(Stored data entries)
......

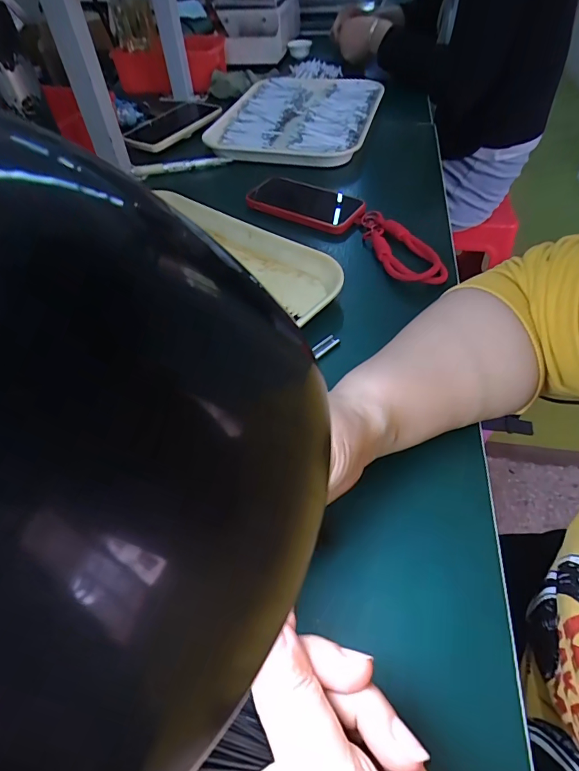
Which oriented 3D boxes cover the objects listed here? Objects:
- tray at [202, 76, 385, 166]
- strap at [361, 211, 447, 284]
[{"bbox_3d":[0.016,-0.458,0.684,0.241,0.051,0.359,11,51,11],"label":"tray"},{"bbox_3d":[0.110,-0.143,0.429,0.044,0.027,0.137,-14,51,-9],"label":"strap"}]

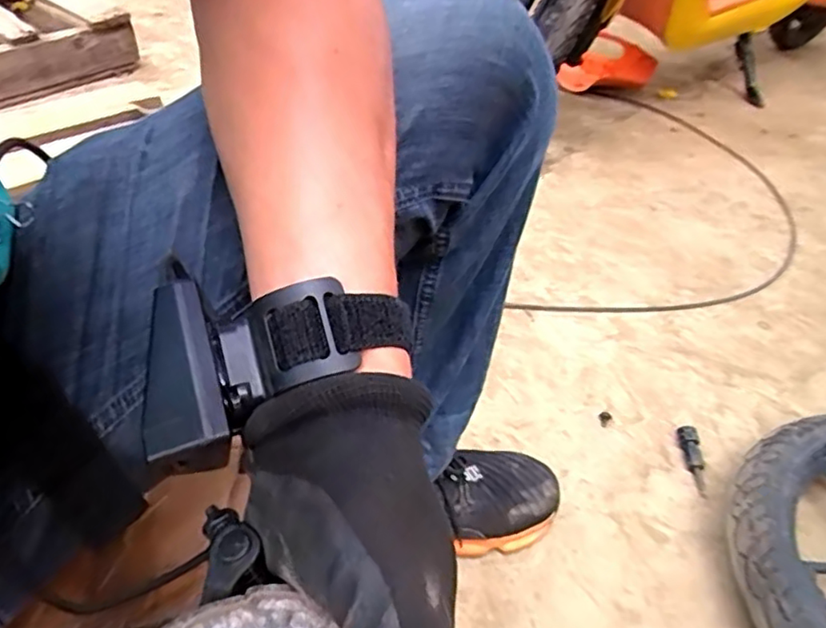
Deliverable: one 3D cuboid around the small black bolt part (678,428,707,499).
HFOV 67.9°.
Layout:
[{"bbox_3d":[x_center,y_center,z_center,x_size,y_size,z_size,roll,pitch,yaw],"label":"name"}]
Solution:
[{"bbox_3d":[0.319,0.166,0.691,0.018,0.019,0.085,5,43,0],"label":"small black bolt part"}]

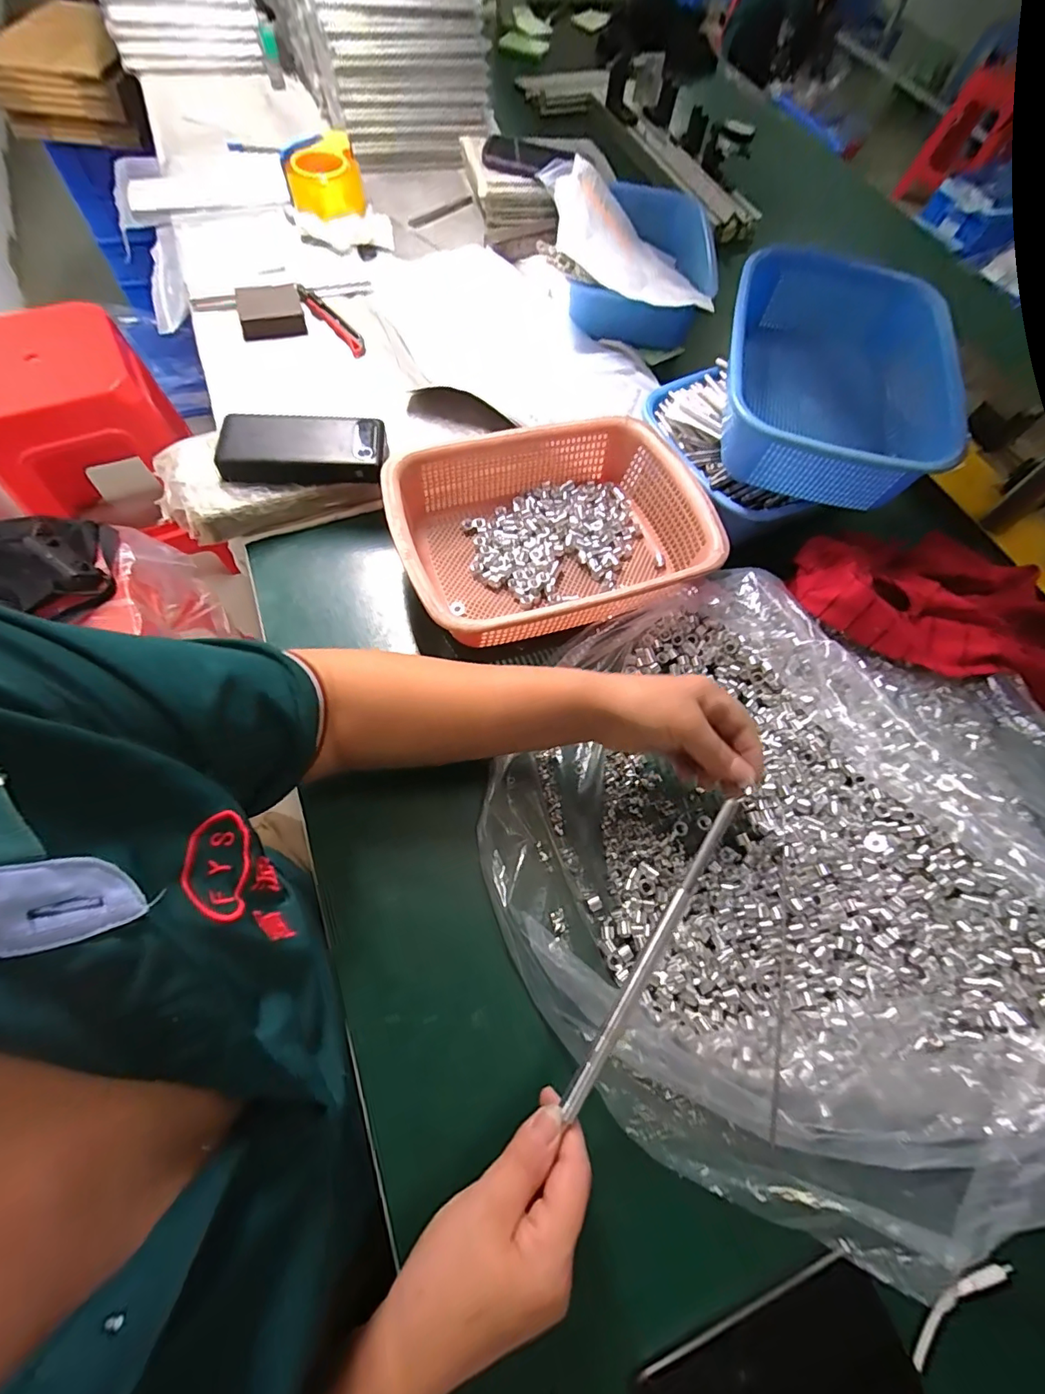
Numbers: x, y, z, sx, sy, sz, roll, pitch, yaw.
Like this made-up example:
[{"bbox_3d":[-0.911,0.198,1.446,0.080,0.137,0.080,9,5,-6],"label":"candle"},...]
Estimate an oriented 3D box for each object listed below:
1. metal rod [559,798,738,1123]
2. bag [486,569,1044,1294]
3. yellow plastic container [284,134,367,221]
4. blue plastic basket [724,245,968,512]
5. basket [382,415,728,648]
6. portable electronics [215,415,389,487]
[{"bbox_3d":[0.080,0.153,0.311,0.008,0.006,0.202,31,82,11],"label":"metal rod"},{"bbox_3d":[0.212,0.113,0.383,0.442,0.073,0.426,37,68,14],"label":"bag"},{"bbox_3d":[-0.299,-0.777,0.766,0.102,0.061,0.115,-16,68,-12],"label":"yellow plastic container"},{"bbox_3d":[0.298,-0.311,0.514,0.174,0.104,0.265,16,65,2],"label":"blue plastic basket"},{"bbox_3d":[0.028,-0.160,0.498,0.287,0.075,0.211,-17,68,-12],"label":"basket"},{"bbox_3d":[-0.214,-0.245,0.503,0.150,0.025,0.071,-1,66,-5],"label":"portable electronics"}]

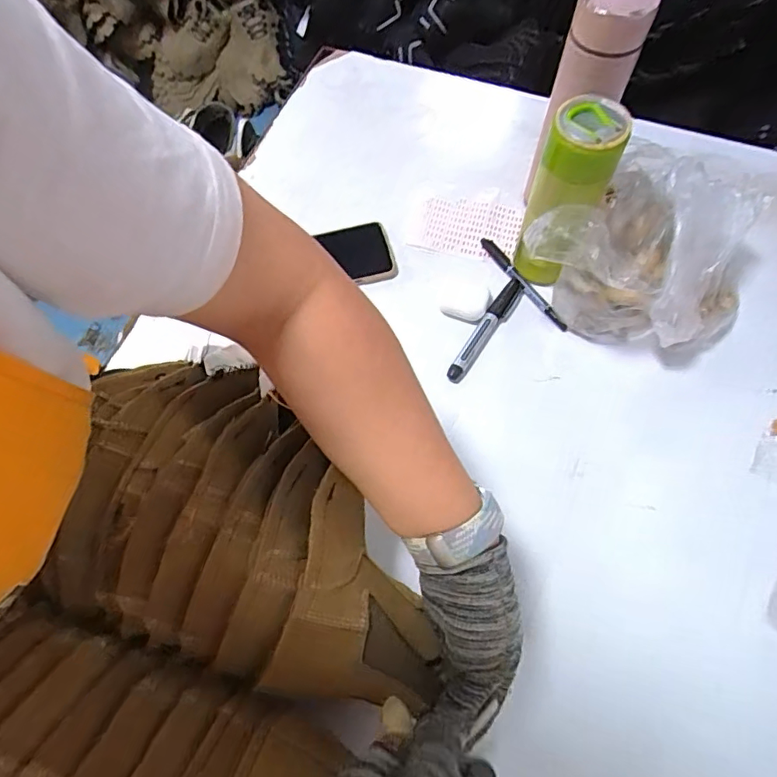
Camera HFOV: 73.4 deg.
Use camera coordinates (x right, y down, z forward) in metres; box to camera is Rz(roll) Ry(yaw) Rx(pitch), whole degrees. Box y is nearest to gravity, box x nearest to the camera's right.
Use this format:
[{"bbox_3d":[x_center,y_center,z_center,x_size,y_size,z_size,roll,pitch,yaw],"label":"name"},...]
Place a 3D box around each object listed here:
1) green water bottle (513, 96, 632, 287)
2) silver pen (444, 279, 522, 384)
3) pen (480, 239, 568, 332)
[{"bbox_3d":[0.168,-0.177,0.508,0.062,0.191,0.066,17,67,10],"label":"green water bottle"},{"bbox_3d":[0.106,-0.065,0.551,0.022,0.019,0.143,30,70,14],"label":"silver pen"},{"bbox_3d":[0.149,-0.118,0.576,0.014,0.007,0.142,-31,68,-12],"label":"pen"}]

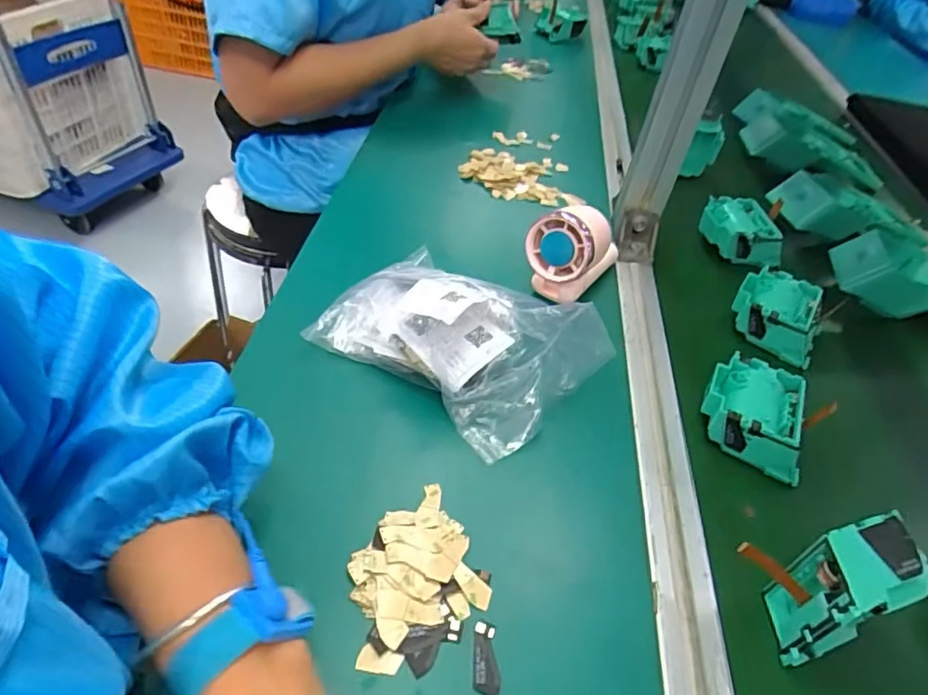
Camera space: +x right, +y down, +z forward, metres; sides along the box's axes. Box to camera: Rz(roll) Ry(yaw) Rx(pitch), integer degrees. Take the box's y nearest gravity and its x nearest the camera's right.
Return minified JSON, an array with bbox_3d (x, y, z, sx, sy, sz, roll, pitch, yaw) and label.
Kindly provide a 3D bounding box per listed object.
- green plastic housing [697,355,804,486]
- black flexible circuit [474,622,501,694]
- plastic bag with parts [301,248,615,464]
[{"bbox_3d":[0.217,0.047,0.442,0.070,0.034,0.078,21,45,12],"label":"green plastic housing"},{"bbox_3d":[0.012,0.163,0.309,0.014,0.004,0.036,5,44,-4],"label":"black flexible circuit"},{"bbox_3d":[-0.001,-0.019,0.452,0.197,0.077,0.144,29,47,20],"label":"plastic bag with parts"}]

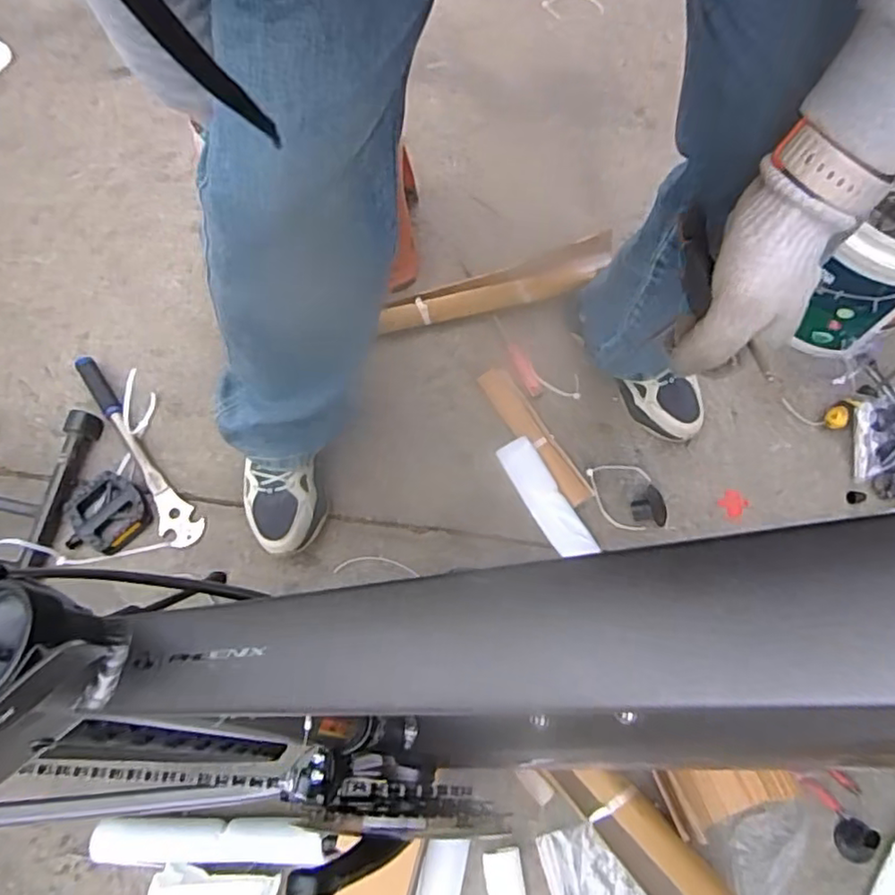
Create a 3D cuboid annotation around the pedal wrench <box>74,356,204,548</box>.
[{"bbox_3d":[-0.473,-0.002,0.935,0.048,0.026,0.356,-35,72,-12],"label":"pedal wrench"}]

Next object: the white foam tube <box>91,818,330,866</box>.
[{"bbox_3d":[-0.278,0.461,0.732,0.268,0.058,0.052,0,68,1],"label":"white foam tube"}]

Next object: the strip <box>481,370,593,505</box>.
[{"bbox_3d":[0.129,-0.020,0.944,0.052,0.014,0.248,-23,69,-23],"label":"strip"}]

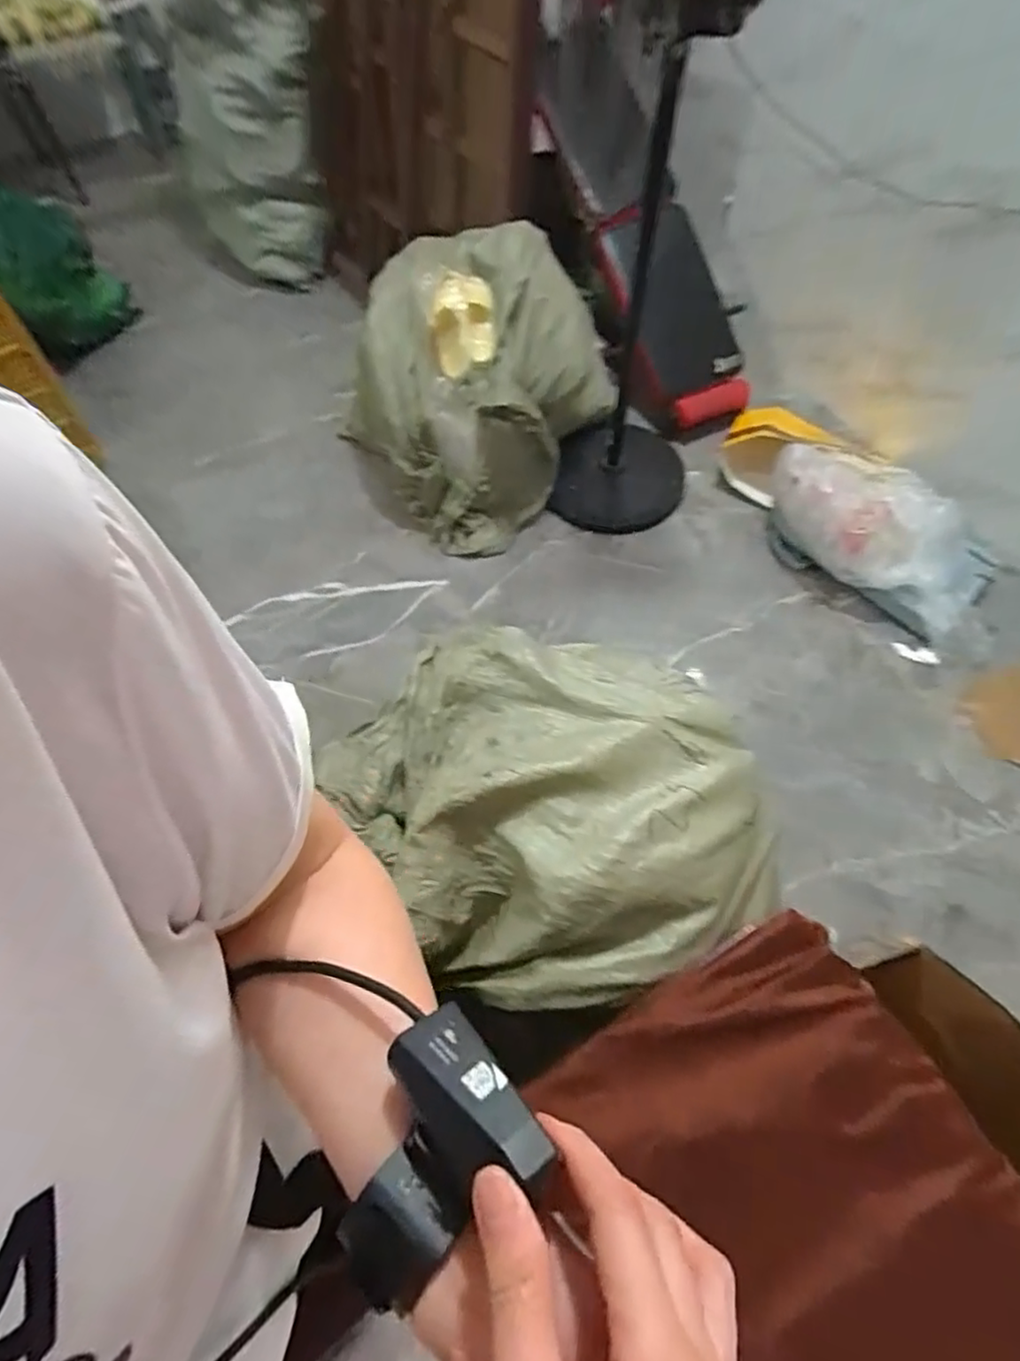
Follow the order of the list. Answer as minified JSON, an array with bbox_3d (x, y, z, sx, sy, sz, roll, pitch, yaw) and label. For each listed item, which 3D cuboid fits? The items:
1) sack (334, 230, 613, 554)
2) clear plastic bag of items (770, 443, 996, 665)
[{"bbox_3d":[-0.105,-0.798,1.709,0.654,0.450,0.749,20,62,12],"label":"sack"},{"bbox_3d":[0.911,-0.353,1.550,0.617,0.211,0.291,40,68,21],"label":"clear plastic bag of items"}]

......

• Task statement:
What lines in the entries above hold "array"? Copy every one.

• Reply to the task:
Return minified JSON, an array with bbox_3d (x, y, z, sx, sy, sz, roll, pitch, yaw) and label.
Follow the order of the list. Answer as minified JSON, an array with bbox_3d (x, y, z, sx, sy, sz, roll, pitch, yaw) and label. For each listed item, which 3D cuboid fits? The items:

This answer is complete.